Now, gimp stable and development versions can generally be installed at the same time. Assuming the development version has been packaged not to conflict with the stable version (in other words, the paths do not overlap), you can use the --keep-existing option to get both installed at once. So assuming that you already had gimp 2.2.2 installed from conary.rpath.com@rpl:release1, you could run conary update --keep-existing gimp=contrib.rpath.com@rpl:gimpdevel and you would have both versions of gimp installed at the same time. After running that command, running conary update gimp would update both branches of gimp. If you wanted to update only one branch of gimp, you would have to specify which branch to update: conary update gimp=contrib.rpath.com@rpl:gimpdevel

Shadows

The most powerful way to manage local changes is (of course) to build changes from source code. Conary makes this possible in two ways. One way is a simple branch, just like you would do with any source code control software. Unfortunately, this is not always the best solution.

Imagine a stock 2.6 Linux kernel packaged in Conary, being maintained on the /linux26 branch (we have omitted the repository host name and namespace identifier from the label for brevity) of the kernel:source package, currently at version 2.6.5-1 (note that because it is a source package, there is no build count). You have one patch that you want to add relative to that version, and then you wish to track that maintenance branch, keeping your own change up to date with the maintenance branch, and building new versions as you go.

(Extracted records)
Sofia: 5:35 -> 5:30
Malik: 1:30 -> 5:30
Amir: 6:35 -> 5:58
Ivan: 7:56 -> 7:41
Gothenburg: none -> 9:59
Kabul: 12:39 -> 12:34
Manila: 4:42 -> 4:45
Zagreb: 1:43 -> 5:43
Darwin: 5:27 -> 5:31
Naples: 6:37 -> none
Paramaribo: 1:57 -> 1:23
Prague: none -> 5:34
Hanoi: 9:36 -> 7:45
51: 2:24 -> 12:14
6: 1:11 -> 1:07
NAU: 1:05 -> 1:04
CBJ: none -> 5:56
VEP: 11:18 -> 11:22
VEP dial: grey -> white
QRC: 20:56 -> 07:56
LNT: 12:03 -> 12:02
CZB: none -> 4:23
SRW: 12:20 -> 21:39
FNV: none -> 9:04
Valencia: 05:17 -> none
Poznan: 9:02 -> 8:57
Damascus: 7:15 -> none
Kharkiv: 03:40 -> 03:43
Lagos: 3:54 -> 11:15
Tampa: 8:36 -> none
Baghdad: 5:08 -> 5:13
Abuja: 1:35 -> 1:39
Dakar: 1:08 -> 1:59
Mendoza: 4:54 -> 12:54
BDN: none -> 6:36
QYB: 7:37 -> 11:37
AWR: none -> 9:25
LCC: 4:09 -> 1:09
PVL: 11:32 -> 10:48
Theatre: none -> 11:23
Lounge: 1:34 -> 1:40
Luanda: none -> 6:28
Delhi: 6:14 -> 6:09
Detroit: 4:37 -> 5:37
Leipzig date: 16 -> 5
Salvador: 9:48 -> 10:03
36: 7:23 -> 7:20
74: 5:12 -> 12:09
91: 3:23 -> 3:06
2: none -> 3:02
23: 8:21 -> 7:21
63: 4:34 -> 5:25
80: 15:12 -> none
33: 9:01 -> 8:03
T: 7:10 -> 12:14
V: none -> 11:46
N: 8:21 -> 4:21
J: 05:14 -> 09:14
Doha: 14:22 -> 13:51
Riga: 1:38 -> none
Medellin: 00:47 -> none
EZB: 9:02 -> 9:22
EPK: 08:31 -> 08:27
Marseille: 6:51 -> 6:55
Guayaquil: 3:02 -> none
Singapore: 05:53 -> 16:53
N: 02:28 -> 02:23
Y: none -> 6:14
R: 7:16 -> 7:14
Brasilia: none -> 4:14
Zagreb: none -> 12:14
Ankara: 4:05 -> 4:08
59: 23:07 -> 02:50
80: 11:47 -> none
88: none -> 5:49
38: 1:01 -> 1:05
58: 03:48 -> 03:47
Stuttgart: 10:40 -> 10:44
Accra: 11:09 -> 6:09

__THINGS TO DO__
[1] Answer these questions from the Conary passage above.
(a) Which option lets you install the stable and development versions of gimp at once?
(b) On which branch is the stock 2.6 Linux kernel maintained?
(c) In how many ways does Conary make it possible to build local changes from source code?
[2] Using the Conary passage above, explain why you must name the branch if you want to update only one branch of gimp.
[3] Continue the Conary passage from where it stops.

__EXERCISE RESPONSES__
[1]
(a) The --keep-existing option.
(b) The /linux26 branch.
(c) Two ways.

[2] Once both versions are installed, running conary update gimp updates both branches of gimp. To update only one, you have to name the branch, as in conary update gimp=contrib.rpath.com@rpl:gimpdevel.

[3]
If you create a new branch from /linux26/2.6.5-1, say /linux26/2.6.5-1/mybranch, all the work you do is relative to that one version. Creating a new branch does not help you, because the new branch goes off in its own direction from one point in development, rather than tracking changes. Therefore, when the new version /linux26/2.6.6-1 is committed to the repository, the only way to represent that version in your branch would be to manually compare the changes and apply them all, bring your patch up to date, and commit your changes to your branch. This is time-consuming, and the branch structure does not represent what is really happening in that case.

Note that you do not want to re-branch and create /linux26/2.6.6-1/mybranch because then mybranch will now be a label that means both /linux26/2.6.5-1/mybranch and /linux26/2.6.6-1/mybranch—almost certainly not what you intended. This would make it necessary for you to specify the entire branch name (/linux26/2.6.6-1/mybranch instead of just mybranch) when installing.

Conary introduces a new concept: a shadow. A shadow acts primarily as a repository for local changes to a tree. A shadow tracks changes relative to a particular upstream version string and source count, and is designed to allow you to merge changes and follow development. The name of a shadow is the name of the parent branch with //shadowname appended; for example, /branch//shadow. (Keep in mind for the rest of this discussion that /branch will really be something like /conary.rpath.com@rpl:linux and //shadow will really be something like //conary.example.com@rpl:myshadow)

Both /branch/1.2.3-3 and /branch//shadow/1.2.3-3 refer to exactly the same contents. Changes are represented with a dotted source count, so the first change to /branch/1.2.3-3 that you check in on the /branch//shadow shadow will be called /branch//shadow/1.2.3-3.1. When you build binaries, you will have versions like /branch//shadow/1.2.3-3.1-1.1 where the build count has also been dotted.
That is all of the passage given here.